--- WORK TO DO ---
Update the rows from the line containing "Friday start? Answer as HH:MM." down to the line containing "7:45 PM to 9:50 PM" by changing "time range" to "start and end times", leaving everything else unchanged.

Dataset excerpt:
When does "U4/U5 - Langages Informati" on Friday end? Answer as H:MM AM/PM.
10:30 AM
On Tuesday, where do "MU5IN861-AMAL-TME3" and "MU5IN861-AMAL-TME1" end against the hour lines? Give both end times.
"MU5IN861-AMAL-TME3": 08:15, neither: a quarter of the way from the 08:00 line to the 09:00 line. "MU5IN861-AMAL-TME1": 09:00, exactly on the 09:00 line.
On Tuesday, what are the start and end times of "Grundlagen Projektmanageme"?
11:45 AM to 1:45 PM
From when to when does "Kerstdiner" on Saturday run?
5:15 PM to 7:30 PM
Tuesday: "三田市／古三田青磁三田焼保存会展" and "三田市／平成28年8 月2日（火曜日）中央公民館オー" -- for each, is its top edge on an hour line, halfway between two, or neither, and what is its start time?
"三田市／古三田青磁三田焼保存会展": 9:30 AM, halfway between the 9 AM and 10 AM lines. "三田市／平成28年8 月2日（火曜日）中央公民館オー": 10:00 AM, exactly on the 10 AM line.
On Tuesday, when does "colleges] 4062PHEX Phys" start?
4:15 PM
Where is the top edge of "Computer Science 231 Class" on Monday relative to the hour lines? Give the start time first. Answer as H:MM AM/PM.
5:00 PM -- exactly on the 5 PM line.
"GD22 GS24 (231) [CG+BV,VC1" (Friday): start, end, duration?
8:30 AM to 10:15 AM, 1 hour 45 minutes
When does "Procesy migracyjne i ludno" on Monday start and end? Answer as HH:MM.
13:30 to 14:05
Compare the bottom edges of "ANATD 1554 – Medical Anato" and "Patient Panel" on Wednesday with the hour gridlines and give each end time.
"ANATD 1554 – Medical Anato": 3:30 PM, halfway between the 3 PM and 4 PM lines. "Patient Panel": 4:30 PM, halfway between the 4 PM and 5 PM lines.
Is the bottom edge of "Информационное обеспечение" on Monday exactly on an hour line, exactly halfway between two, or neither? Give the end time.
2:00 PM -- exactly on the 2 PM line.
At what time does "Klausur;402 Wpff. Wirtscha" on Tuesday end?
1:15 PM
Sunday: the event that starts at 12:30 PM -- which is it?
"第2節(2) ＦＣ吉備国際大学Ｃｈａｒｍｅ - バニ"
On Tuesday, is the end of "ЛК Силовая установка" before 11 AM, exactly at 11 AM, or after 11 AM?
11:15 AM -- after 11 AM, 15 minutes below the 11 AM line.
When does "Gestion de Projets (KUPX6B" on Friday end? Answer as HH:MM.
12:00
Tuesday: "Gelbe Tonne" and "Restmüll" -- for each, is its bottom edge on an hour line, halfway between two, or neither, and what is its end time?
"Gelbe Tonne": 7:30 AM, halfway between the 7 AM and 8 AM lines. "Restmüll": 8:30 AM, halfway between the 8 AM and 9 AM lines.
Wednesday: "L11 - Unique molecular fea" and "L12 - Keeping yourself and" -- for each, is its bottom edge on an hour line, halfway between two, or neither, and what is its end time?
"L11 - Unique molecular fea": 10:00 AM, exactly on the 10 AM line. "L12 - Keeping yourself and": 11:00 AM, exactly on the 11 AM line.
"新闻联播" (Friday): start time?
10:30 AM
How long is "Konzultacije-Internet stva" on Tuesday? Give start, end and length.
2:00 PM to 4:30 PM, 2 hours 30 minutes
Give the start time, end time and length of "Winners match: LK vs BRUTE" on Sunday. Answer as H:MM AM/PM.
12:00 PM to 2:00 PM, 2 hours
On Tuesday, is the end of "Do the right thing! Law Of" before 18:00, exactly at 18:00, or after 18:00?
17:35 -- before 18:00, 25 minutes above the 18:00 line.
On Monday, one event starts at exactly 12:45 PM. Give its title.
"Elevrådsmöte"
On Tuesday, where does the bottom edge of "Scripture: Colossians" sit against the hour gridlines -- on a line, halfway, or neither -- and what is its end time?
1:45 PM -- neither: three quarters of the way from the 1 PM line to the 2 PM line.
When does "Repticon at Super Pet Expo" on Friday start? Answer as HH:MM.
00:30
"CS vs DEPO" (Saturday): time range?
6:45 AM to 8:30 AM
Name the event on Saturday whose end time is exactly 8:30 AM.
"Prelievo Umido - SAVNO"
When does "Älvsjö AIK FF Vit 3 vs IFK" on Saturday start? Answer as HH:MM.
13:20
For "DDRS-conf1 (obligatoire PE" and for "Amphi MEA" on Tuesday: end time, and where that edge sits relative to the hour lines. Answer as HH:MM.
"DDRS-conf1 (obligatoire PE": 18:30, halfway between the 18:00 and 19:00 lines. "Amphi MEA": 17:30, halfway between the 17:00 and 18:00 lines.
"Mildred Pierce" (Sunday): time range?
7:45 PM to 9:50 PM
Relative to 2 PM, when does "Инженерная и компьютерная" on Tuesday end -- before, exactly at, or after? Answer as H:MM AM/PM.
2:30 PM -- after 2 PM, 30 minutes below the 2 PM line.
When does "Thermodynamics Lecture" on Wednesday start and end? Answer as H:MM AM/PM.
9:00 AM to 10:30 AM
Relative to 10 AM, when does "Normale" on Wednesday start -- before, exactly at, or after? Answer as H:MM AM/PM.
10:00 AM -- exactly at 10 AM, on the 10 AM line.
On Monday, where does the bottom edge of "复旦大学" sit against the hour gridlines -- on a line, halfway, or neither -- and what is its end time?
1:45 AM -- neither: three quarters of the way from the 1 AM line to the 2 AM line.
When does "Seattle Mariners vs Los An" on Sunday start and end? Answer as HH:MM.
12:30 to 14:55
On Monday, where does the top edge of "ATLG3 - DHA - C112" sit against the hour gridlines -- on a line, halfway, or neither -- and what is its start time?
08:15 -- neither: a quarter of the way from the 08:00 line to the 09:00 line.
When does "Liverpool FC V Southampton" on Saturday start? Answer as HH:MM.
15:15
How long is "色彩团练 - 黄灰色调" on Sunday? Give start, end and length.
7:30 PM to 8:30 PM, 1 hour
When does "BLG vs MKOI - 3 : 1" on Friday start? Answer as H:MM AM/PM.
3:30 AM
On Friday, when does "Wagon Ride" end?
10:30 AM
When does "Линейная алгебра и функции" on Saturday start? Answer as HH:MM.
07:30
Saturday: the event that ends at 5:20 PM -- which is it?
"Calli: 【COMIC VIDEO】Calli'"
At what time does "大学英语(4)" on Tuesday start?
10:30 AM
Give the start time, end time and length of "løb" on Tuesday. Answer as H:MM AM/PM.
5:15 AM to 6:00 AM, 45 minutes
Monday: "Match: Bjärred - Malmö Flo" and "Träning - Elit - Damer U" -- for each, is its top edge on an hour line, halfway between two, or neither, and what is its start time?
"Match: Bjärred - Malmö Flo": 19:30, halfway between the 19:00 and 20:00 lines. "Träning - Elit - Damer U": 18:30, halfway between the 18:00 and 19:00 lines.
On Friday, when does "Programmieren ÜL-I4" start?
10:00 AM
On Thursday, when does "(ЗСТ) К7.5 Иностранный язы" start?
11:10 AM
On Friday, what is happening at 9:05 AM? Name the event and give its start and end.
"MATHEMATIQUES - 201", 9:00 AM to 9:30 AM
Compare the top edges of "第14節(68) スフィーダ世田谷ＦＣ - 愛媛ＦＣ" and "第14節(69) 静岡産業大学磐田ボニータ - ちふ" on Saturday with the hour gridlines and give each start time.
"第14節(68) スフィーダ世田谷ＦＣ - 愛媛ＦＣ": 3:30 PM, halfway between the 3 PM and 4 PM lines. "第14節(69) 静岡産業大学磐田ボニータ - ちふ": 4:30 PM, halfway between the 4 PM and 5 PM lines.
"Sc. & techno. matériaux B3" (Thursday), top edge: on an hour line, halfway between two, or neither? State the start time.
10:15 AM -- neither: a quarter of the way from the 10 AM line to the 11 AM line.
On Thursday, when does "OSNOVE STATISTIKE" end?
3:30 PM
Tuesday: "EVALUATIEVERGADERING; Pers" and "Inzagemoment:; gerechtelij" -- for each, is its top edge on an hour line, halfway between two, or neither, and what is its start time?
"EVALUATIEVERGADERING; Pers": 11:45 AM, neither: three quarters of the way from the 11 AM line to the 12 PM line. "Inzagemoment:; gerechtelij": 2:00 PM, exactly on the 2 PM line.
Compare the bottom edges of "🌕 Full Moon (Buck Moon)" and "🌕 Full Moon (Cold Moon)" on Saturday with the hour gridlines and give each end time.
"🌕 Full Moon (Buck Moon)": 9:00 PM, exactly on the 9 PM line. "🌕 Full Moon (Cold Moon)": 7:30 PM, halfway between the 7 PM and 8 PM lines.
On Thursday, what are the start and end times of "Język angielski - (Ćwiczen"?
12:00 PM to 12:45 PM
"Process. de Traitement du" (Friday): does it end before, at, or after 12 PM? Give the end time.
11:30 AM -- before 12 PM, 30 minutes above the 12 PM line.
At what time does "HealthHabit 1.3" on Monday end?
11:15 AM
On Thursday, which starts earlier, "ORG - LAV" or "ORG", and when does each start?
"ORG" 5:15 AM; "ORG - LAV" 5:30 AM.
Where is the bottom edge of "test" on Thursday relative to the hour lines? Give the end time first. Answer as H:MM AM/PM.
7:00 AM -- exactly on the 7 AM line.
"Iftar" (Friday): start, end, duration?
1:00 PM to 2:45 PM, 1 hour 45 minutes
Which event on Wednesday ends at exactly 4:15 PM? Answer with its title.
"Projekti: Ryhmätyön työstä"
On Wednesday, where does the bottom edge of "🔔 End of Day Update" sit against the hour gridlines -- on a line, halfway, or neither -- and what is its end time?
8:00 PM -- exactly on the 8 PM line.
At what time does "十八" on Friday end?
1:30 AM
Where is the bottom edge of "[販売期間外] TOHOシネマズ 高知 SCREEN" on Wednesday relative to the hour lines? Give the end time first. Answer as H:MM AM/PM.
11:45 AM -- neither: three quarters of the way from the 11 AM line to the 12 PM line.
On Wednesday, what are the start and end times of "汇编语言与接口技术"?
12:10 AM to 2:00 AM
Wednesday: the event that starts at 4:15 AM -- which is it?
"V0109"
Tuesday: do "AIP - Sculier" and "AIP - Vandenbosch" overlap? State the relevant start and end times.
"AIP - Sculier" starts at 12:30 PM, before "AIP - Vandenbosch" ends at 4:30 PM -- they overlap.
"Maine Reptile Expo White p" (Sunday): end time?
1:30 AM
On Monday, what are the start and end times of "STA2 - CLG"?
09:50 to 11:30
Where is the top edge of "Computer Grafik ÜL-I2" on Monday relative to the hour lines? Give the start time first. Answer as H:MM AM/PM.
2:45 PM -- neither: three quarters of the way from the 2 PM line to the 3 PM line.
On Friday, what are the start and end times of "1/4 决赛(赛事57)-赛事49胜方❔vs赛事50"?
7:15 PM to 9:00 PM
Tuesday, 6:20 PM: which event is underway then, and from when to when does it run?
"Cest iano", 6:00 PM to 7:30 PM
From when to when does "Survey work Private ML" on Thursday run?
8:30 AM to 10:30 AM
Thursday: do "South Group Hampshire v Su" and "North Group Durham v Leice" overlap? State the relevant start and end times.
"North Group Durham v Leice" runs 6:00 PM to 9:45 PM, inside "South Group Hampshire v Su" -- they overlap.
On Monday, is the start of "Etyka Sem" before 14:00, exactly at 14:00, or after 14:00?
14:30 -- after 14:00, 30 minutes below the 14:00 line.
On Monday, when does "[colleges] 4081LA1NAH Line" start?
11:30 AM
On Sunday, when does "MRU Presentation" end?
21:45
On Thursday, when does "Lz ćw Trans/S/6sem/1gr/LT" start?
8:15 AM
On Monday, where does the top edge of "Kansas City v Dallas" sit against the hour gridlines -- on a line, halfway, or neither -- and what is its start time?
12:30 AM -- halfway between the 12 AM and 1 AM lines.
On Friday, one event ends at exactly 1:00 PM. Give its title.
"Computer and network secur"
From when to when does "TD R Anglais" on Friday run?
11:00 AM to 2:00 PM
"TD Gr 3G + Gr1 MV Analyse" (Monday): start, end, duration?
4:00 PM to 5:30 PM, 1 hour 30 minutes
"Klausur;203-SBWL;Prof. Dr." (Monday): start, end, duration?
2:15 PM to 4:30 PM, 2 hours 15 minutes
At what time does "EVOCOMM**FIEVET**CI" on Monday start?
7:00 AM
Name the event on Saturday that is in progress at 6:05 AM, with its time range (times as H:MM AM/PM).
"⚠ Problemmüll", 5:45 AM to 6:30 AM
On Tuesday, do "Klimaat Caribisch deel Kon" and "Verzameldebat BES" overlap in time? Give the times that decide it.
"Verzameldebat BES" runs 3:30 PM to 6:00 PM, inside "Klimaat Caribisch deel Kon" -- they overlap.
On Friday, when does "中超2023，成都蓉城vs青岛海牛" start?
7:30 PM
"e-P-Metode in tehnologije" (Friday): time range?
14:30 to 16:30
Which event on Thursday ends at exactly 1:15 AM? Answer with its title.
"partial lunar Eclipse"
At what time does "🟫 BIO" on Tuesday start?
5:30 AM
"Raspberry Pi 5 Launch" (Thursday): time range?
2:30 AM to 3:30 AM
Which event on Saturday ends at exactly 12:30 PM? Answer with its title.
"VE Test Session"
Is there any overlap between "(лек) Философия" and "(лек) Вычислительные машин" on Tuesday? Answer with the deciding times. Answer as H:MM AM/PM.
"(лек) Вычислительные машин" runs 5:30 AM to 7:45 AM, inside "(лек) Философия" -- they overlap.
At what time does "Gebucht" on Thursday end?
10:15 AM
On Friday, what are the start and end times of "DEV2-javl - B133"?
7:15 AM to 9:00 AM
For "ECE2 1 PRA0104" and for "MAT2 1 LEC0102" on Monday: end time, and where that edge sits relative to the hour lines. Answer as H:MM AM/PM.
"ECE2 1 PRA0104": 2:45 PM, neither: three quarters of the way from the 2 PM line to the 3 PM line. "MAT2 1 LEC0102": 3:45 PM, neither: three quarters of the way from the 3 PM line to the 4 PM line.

--- FINAL RESULT ---
When does "Repticon at Super Pet Expo" on Friday start? Answer as HH:MM.
00:30
"CS vs DEPO" (Saturday): start and end times?
6:45 AM to 8:30 AM
Name the event on Saturday whose end time is exactly 8:30 AM.
"Prelievo Umido - SAVNO"
When does "Älvsjö AIK FF Vit 3 vs IFK" on Saturday start? Answer as HH:MM.
13:20
For "DDRS-conf1 (obligatoire PE" and for "Amphi MEA" on Tuesday: end time, and where that edge sits relative to the hour lines. Answer as HH:MM.
"DDRS-conf1 (obligatoire PE": 18:30, halfway between the 18:00 and 19:00 lines. "Amphi MEA": 17:30, halfway between the 17:00 and 18:00 lines.
"Mildred Pierce" (Sunday): start and end times?
7:45 PM to 9:50 PM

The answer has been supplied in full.